_Set of tasks_
a: In the forum thread about Iraq, copy out the passage starting with "## Cliarlaoch (Feb" and going on through "full of them.".
b: In the forum thread about Iraq, who does the quoted senior U.N. diplomat say is the only party not acknowledging that Iraq is failing to cooperate with the inspectors?
START Excerpted text
The article cited also links activities seen in Iraq to post-WW1 Germany.


http://www.cnn.com/2003/ALLPOLITICS/02/10/timep.bush.iraq.tm/index.html
When it was over, Powell had done about as much as any member of the Administration could to convince the world that Saddam was cheating the inspectors, hiding weapons of mass destruction, maneuvering to acquire nuclear weapons and in league with terrorists from al-Qaeda. 

The difficulty is this: lots of people already knew that or at least suspected it. The issue is what to do now and how to make the case for war. As a senior diplomat at the U.N. said, "The Security Council is not arguing about whether Iraq is cooperating with the inspectors. Everyone but the Syrians acknowledges that it is not. The question is, Should we go to war?" Neither the Security Council nor the American public have answered that question unambiguously in the affirmative. 


WhiteBirch


----------



## Rich Parsons (Feb 12, 2003)

An Article about N. Korea

http://story.news.yahoo.com/news?tm...20030212/ap_on_go_co/us_north_korea_missile_9


----------



## Cliarlaoch (Feb 12, 2003)

Alright, here comes the tirade:
:soapbox:

I don't know what to do with Iraq... I find it kind of strange that Bush is concentrating so much on this one dictator when the whole world's chock full of them.

My main problem with any invasion of Iraq comes from fears of gung-ho solutions... I don't think just bombing the spit out of the country's going to solve anything. The economic sanctions that have been leveled on that country have destroyed its entire economy. They have enough problem making bread, much less bombs. If you want to fix Iraq, you've got to remove the sanctions, you've got to get new institutions in there that rebuild its economy. And then there's Saddam Hussein. I do think he needs to be removed. I don't know how, but I don't know if the polits back in office in D.C. are willing or capable of making the choice to remove a person from power in another country. It's the moral thing to do, sure, but it violates every international law we've got. That's half the problem. (And by the way, don't think I'm justifying international law unconditionally, here... I've got my own problems with a system that allows folks like Hussein to have power unchecked)
END Excerpted text
START Data extract
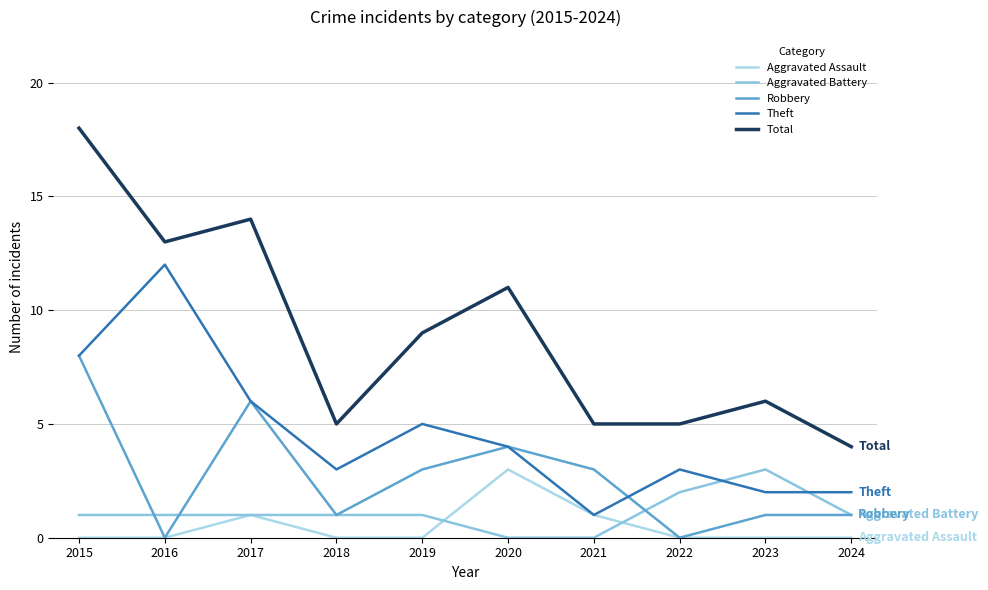

Between 2018 and 2024, which series saw the biggest shift?

Theft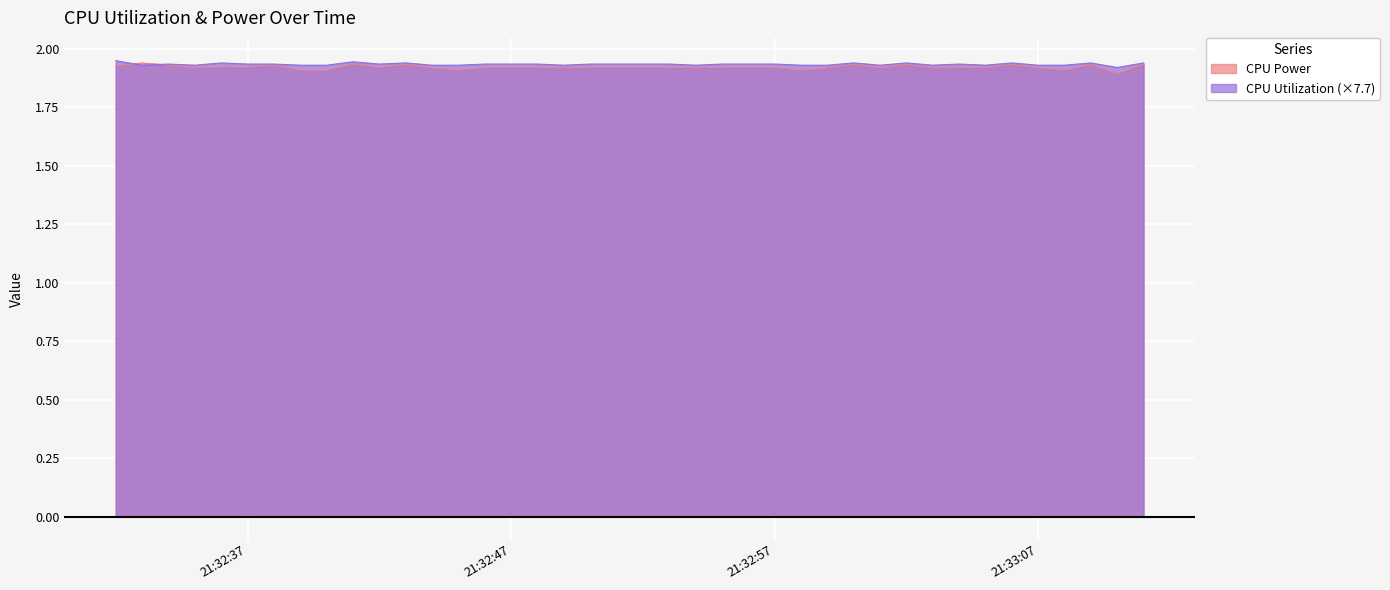

What is the label of the 27th point from the left?

2022-10-28 21:32:58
END Data extract
_Responses by task_
a:
## Cliarlaoch (Feb 12, 2003)

Alright, here comes the tirade:
:soapbox:

I don't know what to do with Iraq... I find it kind of strange that Bush is concentrating so much on this one dictator when the whole world's chock full of them.

b: The Syrians.